TASK TO COMPLETE: Rewrite the listing below as a JSON list of strings, one string for each line, and leave out any blank lines.

DATA SECTION:
************
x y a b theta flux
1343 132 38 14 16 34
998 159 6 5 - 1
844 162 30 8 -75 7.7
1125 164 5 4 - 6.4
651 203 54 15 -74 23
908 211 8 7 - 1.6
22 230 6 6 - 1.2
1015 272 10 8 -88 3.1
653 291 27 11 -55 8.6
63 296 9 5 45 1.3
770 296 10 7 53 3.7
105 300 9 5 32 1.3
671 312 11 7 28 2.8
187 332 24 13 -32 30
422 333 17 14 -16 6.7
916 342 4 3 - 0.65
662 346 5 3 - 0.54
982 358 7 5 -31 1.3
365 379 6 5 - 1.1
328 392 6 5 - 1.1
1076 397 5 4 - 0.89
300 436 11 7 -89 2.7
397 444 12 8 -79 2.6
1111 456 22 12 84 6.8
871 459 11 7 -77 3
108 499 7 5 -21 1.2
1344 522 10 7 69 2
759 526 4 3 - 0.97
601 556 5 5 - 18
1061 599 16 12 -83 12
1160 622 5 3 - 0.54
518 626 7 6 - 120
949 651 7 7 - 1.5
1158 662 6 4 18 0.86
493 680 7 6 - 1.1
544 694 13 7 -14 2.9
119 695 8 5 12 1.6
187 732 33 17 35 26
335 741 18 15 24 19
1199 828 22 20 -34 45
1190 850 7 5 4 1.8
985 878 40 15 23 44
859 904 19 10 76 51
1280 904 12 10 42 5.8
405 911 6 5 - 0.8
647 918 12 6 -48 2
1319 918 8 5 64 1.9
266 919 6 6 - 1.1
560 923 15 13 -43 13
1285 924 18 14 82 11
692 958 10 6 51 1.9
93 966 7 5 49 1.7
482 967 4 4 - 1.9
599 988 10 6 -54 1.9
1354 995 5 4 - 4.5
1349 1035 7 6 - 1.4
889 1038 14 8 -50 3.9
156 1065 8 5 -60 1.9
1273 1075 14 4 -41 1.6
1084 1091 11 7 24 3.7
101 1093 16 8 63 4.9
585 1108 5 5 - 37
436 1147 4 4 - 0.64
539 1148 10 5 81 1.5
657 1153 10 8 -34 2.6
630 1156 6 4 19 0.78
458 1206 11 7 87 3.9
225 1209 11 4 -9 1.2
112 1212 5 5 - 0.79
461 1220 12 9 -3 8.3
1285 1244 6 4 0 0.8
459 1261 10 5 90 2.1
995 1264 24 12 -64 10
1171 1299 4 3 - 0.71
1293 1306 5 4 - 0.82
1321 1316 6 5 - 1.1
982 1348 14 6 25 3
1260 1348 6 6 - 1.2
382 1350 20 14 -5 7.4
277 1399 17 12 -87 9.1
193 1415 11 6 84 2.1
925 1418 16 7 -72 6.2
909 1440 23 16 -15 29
************
FINISHED TASK:
[
  "x y a b theta flux",
  "1343 132 38 14 16 34",
  "998 159 6 5 - 1",
  "844 162 30 8 -75 7.7",
  "1125 164 5 4 - 6.4",
  "651 203 54 15 -74 23",
  "908 211 8 7 - 1.6",
  "22 230 6 6 - 1.2",
  "1015 272 10 8 -88 3.1",
  "653 291 27 11 -55 8.6",
  "63 296 9 5 45 1.3",
  "770 296 10 7 53 3.7",
  "105 300 9 5 32 1.3",
  "671 312 11 7 28 2.8",
  "187 332 24 13 -32 30",
  "422 333 17 14 -16 6.7",
  "916 342 4 3 - 0.65",
  "662 346 5 3 - 0.54",
  "982 358 7 5 -31 1.3",
  "365 379 6 5 - 1.1",
  "328 392 6 5 - 1.1",
  "1076 397 5 4 - 0.89",
  "300 436 11 7 -89 2.7",
  "397 444 12 8 -79 2.6",
  "1111 456 22 12 84 6.8",
  "871 459 11 7 -77 3",
  "108 499 7 5 -21 1.2",
  "1344 522 10 7 69 2",
  "759 526 4 3 - 0.97",
  "601 556 5 5 - 18",
  "1061 599 16 12 -83 12",
  "1160 622 5 3 - 0.54",
  "518 626 7 6 - 120",
  "949 651 7 7 - 1.5",
  "1158 662 6 4 18 0.86",
  "493 680 7 6 - 1.1",
  "544 694 13 7 -14 2.9",
  "119 695 8 5 12 1.6",
  "187 732 33 17 35 26",
  "335 741 18 15 24 19",
  "1199 828 22 20 -34 45",
  "1190 850 7 5 4 1.8",
  "985 878 40 15 23 44",
  "859 904 19 10 76 51",
  "1280 904 12 10 42 5.8",
  "405 911 6 5 - 0.8",
  "647 918 12 6 -48 2",
  "1319 918 8 5 64 1.9",
  "266 919 6 6 - 1.1",
  "560 923 15 13 -43 13",
  "1285 924 18 14 82 11",
  "692 958 10 6 51 1.9",
  "93 966 7 5 49 1.7",
  "482 967 4 4 - 1.9",
  "599 988 10 6 -54 1.9",
  "1354 995 5 4 - 4.5",
  "1349 1035 7 6 - 1.4",
  "889 1038 14 8 -50 3.9",
  "156 1065 8 5 -60 1.9",
  "1273 1075 14 4 -41 1.6",
  "1084 1091 11 7 24 3.7",
  "101 1093 16 8 63 4.9",
  "585 1108 5 5 - 37",
  "436 1147 4 4 - 0.64",
  "539 1148 10 5 81 1.5",
  "657 1153 10 8 -34 2.6",
  "630 1156 6 4 19 0.78",
  "458 1206 11 7 87 3.9",
  "225 1209 11 4 -9 1.2",
  "112 1212 5 5 - 0.79",
  "461 1220 12 9 -3 8.3",
  "1285 1244 6 4 0 0.8",
  "459 1261 10 5 90 2.1",
  "995 1264 24 12 -64 10",
  "1171 1299 4 3 - 0.71",
  "1293 1306 5 4 - 0.82",
  "1321 1316 6 5 - 1.1",
  "982 1348 14 6 25 3",
  "1260 1348 6 6 - 1.2",
  "382 1350 20 14 -5 7.4",
  "277 1399 17 12 -87 9.1",
  "193 1415 11 6 84 2.1",
  "925 1418 16 7 -72 6.2",
  "909 1440 23 16 -15 29"
]